I promptly turned off the cartoon and this resulted in long sighs as if she’d been mentally transported into the future as her 15-year old self. Somehow my demands that she clean up the mess she made by herself became a completely overblown toddler crisis and she ended up hiding behind our couch, in a small area near our front door where we keep our shoes.

She had thrown all the shoes out, was crying and in between sobs was saying “but it’s not my joooob! I don’t want to do it! I just want to be lazy and not clean it up!”

I know exactly where her demands to be lazy are coming from and when my 11-year old son got back from camp we had a serious talk about the days he declares “I don’t want to do anything today! It’s lazy… (insert whichever day of the week it is). Eventually the entire drama came down to her saying she would have cleaned up the water if only I had used the word, “please.”

She said all this while still nestled in the space behind the couch and when I added the “magic word” of please to the request a slightly muffled voice informed me: “Well, I can’t do it while I’m crying and I can’t stop crying!”

Eventually, the water did get cleaned up and the drama was abated with a cartoon and cuddle but the attitude bordering on full-blown teenage angst continued off and on throughout the day, with most of her responses coming at me in irritated and impatient tones.

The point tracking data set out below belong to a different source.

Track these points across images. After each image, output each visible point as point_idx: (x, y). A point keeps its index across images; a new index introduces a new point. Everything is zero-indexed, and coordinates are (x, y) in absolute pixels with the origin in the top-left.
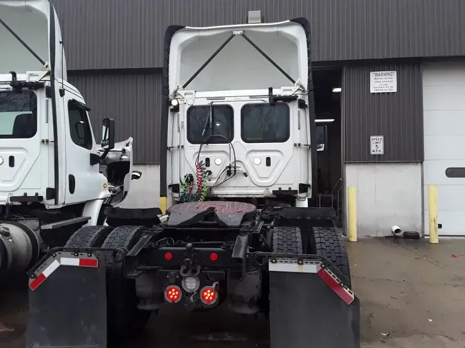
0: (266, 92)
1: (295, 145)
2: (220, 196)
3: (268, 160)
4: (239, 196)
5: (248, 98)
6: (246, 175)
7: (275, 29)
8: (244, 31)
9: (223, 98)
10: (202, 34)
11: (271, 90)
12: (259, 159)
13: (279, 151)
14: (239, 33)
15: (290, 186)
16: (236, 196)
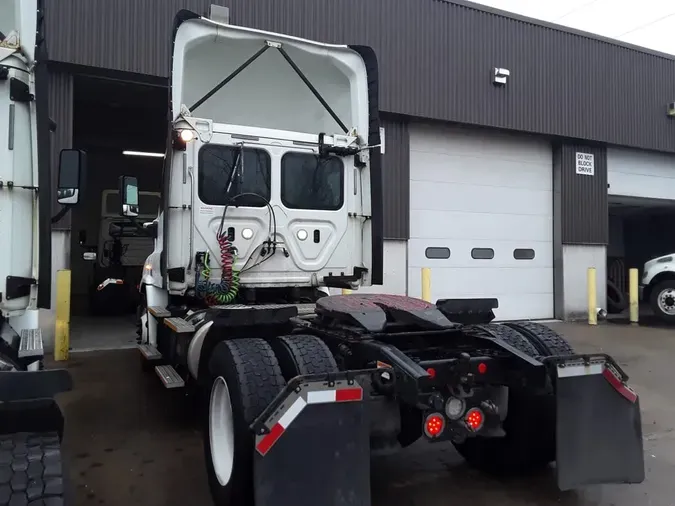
0: (315, 138)
1: (350, 215)
2: (248, 286)
3: (317, 233)
4: (277, 286)
5: (291, 144)
6: (286, 254)
7: (324, 53)
8: (282, 44)
9: (256, 138)
10: (221, 33)
11: (321, 136)
12: (305, 232)
13: (329, 222)
14: (276, 45)
15: (343, 271)
16: (273, 286)
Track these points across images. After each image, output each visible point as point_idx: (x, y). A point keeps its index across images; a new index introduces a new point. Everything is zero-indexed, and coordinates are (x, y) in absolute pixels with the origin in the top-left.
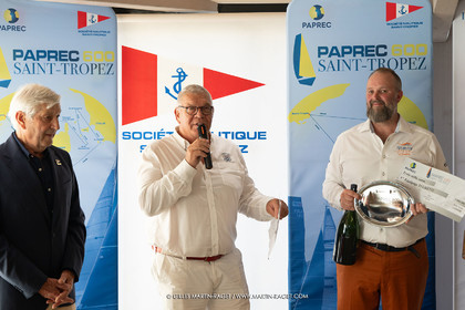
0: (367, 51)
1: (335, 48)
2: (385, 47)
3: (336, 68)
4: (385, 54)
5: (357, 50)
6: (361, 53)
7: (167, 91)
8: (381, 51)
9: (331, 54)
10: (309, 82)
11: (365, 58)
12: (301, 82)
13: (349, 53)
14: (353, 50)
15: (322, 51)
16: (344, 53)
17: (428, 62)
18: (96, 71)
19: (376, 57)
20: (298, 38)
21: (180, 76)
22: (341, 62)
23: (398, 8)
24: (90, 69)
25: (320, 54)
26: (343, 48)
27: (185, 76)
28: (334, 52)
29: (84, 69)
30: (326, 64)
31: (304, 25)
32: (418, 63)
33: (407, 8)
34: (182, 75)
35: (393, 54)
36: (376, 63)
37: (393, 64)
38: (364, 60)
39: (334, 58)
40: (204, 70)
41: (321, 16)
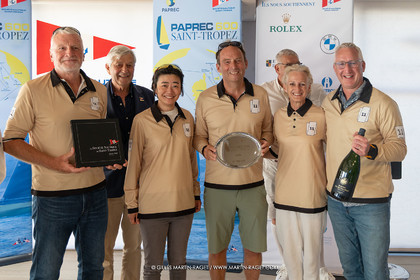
1: (181, 25)
2: (212, 24)
3: (182, 38)
4: (212, 29)
5: (196, 26)
6: (198, 28)
8: (210, 27)
9: (179, 29)
10: (166, 47)
11: (200, 31)
12: (161, 47)
13: (190, 28)
14: (192, 26)
15: (174, 27)
16: (187, 28)
17: (238, 34)
18: (15, 37)
19: (206, 31)
20: (160, 18)
22: (185, 34)
24: (11, 35)
25: (172, 29)
26: (186, 25)
28: (181, 27)
29: (6, 35)
30: (176, 35)
31: (163, 10)
32: (232, 35)
35: (217, 28)
36: (206, 35)
37: (216, 35)
38: (199, 33)
39: (181, 32)
40: (95, 37)
41: (173, 4)
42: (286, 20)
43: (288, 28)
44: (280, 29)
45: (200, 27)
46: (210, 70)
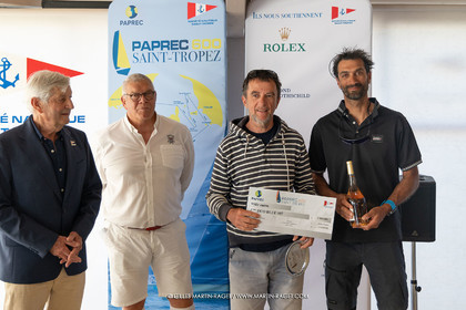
1: (146, 42)
2: (187, 42)
3: (147, 60)
4: (187, 48)
5: (165, 44)
6: (167, 47)
8: (184, 45)
9: (143, 48)
10: (125, 72)
11: (171, 52)
12: (118, 72)
13: (158, 47)
14: (160, 44)
15: (136, 45)
16: (153, 47)
17: (222, 55)
19: (180, 50)
20: (117, 34)
21: (4, 65)
22: (151, 55)
23: (197, 8)
25: (134, 48)
26: (153, 42)
27: (9, 65)
28: (145, 46)
30: (139, 57)
31: (121, 22)
32: (213, 56)
33: (204, 7)
34: (7, 65)
35: (193, 47)
36: (179, 57)
37: (193, 56)
38: (170, 54)
39: (146, 51)
40: (28, 59)
41: (134, 15)
42: (285, 37)
43: (287, 47)
44: (276, 48)
45: (172, 45)
46: (185, 101)
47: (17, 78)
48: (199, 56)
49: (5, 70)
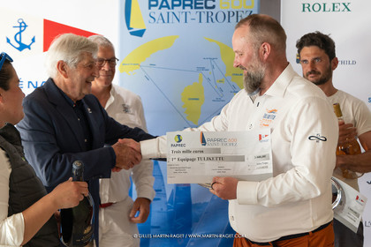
0: (196, 4)
1: (165, 0)
2: (213, 1)
3: (166, 21)
4: (214, 7)
5: (187, 3)
6: (190, 5)
7: (8, 41)
8: (210, 4)
9: (162, 6)
10: (140, 33)
11: (194, 11)
12: (132, 33)
13: (179, 5)
14: (182, 3)
15: (153, 3)
16: (173, 6)
19: (205, 10)
21: (20, 27)
22: (171, 14)
25: (150, 6)
26: (173, 0)
27: (25, 26)
28: (164, 4)
30: (157, 16)
34: (23, 26)
35: (221, 7)
36: (204, 16)
37: (221, 17)
38: (193, 13)
39: (164, 10)
44: (317, 7)
46: (209, 67)
47: (33, 40)
48: (227, 17)
49: (21, 31)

I liked my mom’s suggestion when I told her this story, which was that if she says again “it’s not my job” I turn the tables on her by refusing to do various tasks she would like done and saying flippantly “Sorry. It’s not my job.” Mom and I were fairly certain this effort will one day backfire on me, however, since I am a mom and it actually is my “job” to take care of my kids and Little Miss will most likely inform me of that. one day.